Square's (NYSE:SQ) Cash App is wildly popular, but isn't really making any money -- yet. In a recent interview, CFO Sarah Friar discussed Square's long-term banking ambitions. To put it mildly, any banking, brokerage, or lending traction the company gains with its millions of Cash App users could be a big profit driver in the future.
A full transcript follows the video.
This video was recorded on Sept. 24, 2018.
Jason Moser: We talk a lot about Square. Square's a company we like a lot. We're both invested in it. Based on what I saw on Twitter last week, it sounds you've done even better on your Square investment than I have, which is just terrific. I think you said you were up about 800% or something at this point?
Matt Frankel: Yeah.

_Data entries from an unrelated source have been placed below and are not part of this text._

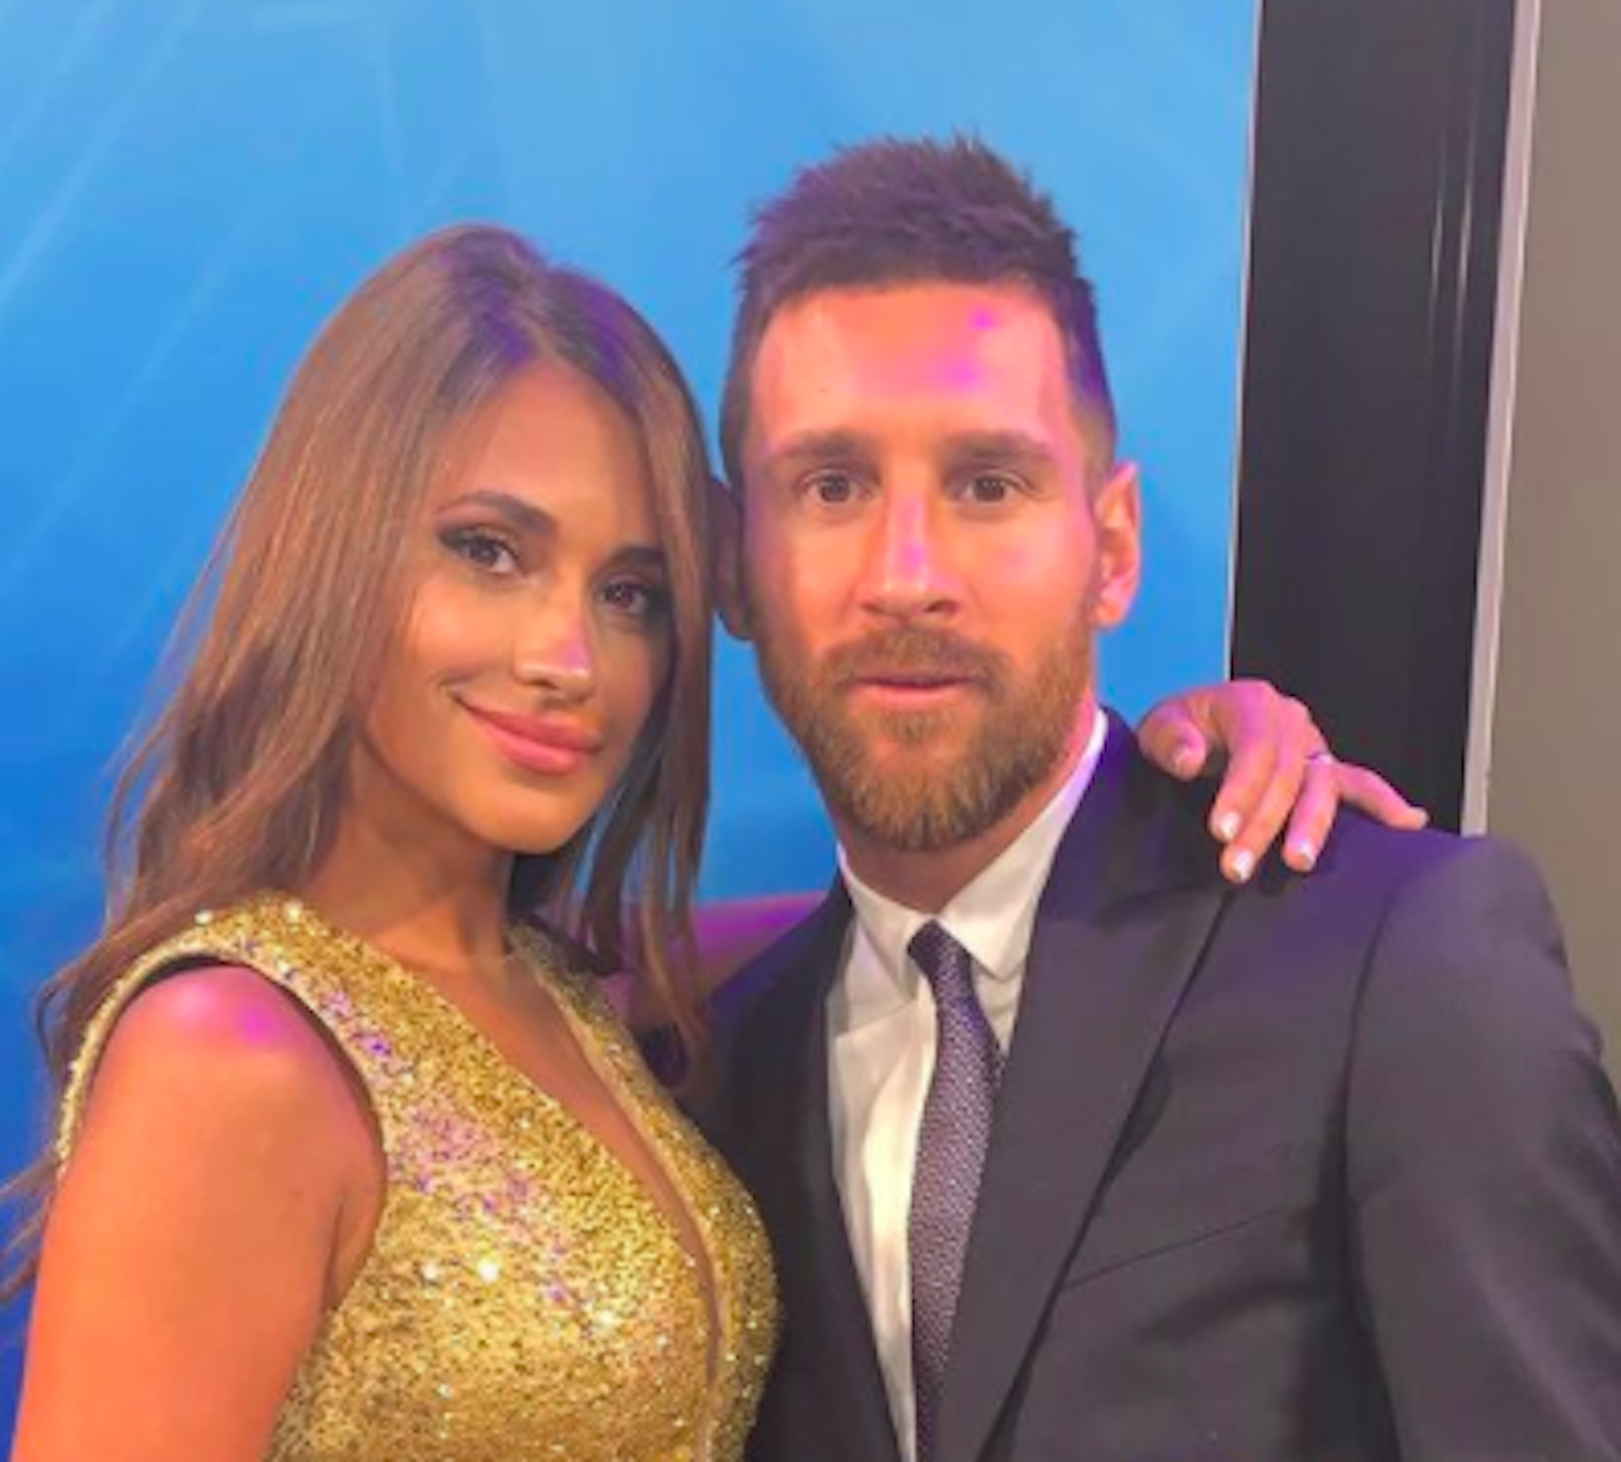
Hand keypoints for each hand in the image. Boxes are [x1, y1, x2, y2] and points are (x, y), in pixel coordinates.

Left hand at [1136, 680, 1426, 882]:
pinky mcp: (1324, 770)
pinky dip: (1384, 803)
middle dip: (1264, 824)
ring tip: (1297, 862)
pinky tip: (1409, 823)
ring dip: (1310, 827)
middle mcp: (1289, 720)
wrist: (1193, 731)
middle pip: (1287, 774)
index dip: (1240, 791)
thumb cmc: (1178, 732)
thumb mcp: (1158, 727)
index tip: (1220, 831)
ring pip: (1322, 786)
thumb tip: (1191, 759)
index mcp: (1251, 702)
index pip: (1255, 749)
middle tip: (1237, 866)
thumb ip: (1170, 740)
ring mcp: (1312, 746)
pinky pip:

I got in when they were trading at about $11.
Frankel: At the time, I didn't see it for what it was. I just noticed the little Square readers popping up everywhere around town and said, "Hey, there's a future in that."
Moser: I think it's very difficult when you see these types of companies to see how far they can go based on what they are at that current small little start-up status. I think for the most part, Square is seen as a payments company, and rightly so. But this interview with CFO Sarah Friar is from a Recode conference a couple of weeks back. We'll tweet the link out to that interview on the Industry Focus Twitter feed.
Matt, you published an article a few days back on fool.com called The Biggest Reasons Square's Stock Could Keep Climbing. It centers around what I think is a bit of a serendipitous product offering for the company that is really starting to pay off, right?
Frankel: Yeah, the Square Cash app. Square Cash just recently surpassed Venmo in terms of total downloads. It's become a very, very popular app. The thing that people need to know is, Square doesn't really make money on it. They have about seven million active users. They're using incentives to get people to use their platform more. They're using an offers bonus program that Square is footing the bill for. They're actually probably losing money on Square Cash right now. But the long-term potential of that is what those customers could be used for. This is where the banking part comes in. Sarah Friar, the CFO, just recently said that anything you can do with a bank, you'll eventually be able to do with the Square Cash app.
The big thing that people have speculated is Square's going to start doing personal loans to cash customers. That would be a very natural transition. They already do business loans through Square Capital. They've already made their intention clear on applying for a banking license. That could be a very natural progression. Things like savings and checking accounts, high yield CDs, even a brokerage platform, are all things that are possible. They have seven million active users, more than 33 million downloads in their ecosystem that they could leverage.
She said that one of the reasons that they feel this way is because people are actually leaving pretty large balances in their Square Cash accounts. They want to help these people put that money to work, use it to their advantage, invest for their future, be able to loan them money if they need to.
Just to put that in perspective, Square has about two million business customers, which is what they're generally known for. They have more than 3.5X the amount of active customers in the Cash app. When we say that they've barely begun to unlock the potential of their business, that's where that comes from. This is millions and millions of people. Even if they got the same adoption rate as square Capital's business loans, this could be a big revenue driver for the company that can make the payment processing business look like small potatoes at some point.
I've said that Square could easily grow into the size of PayPal or beyond, which would be huge compared to its current price. I think that Square Cash is the future of the company, hands down.
Moser: I think you're right in that comparison to PayPal. If you look at the gross purchase volume that goes through both networks today, Square is still essentially a fraction of PayPal's, yet they're both really tackling that same market, and clearly they're both leading the way. Plenty of room for them to grow. The quote that she mentioned on the call there on that interview that really stood out to me is when she said, "Commerce is a continuum." I think that speaks to, essentially, what you were just talking about there. Square's much more than just a payments company. They're looking to be a part of the consumer's experience from start to finish. The encouraging thing there is that they're using a lot of data to make a lot of really good decisions. I think a lot of great things probably still to come out from this company.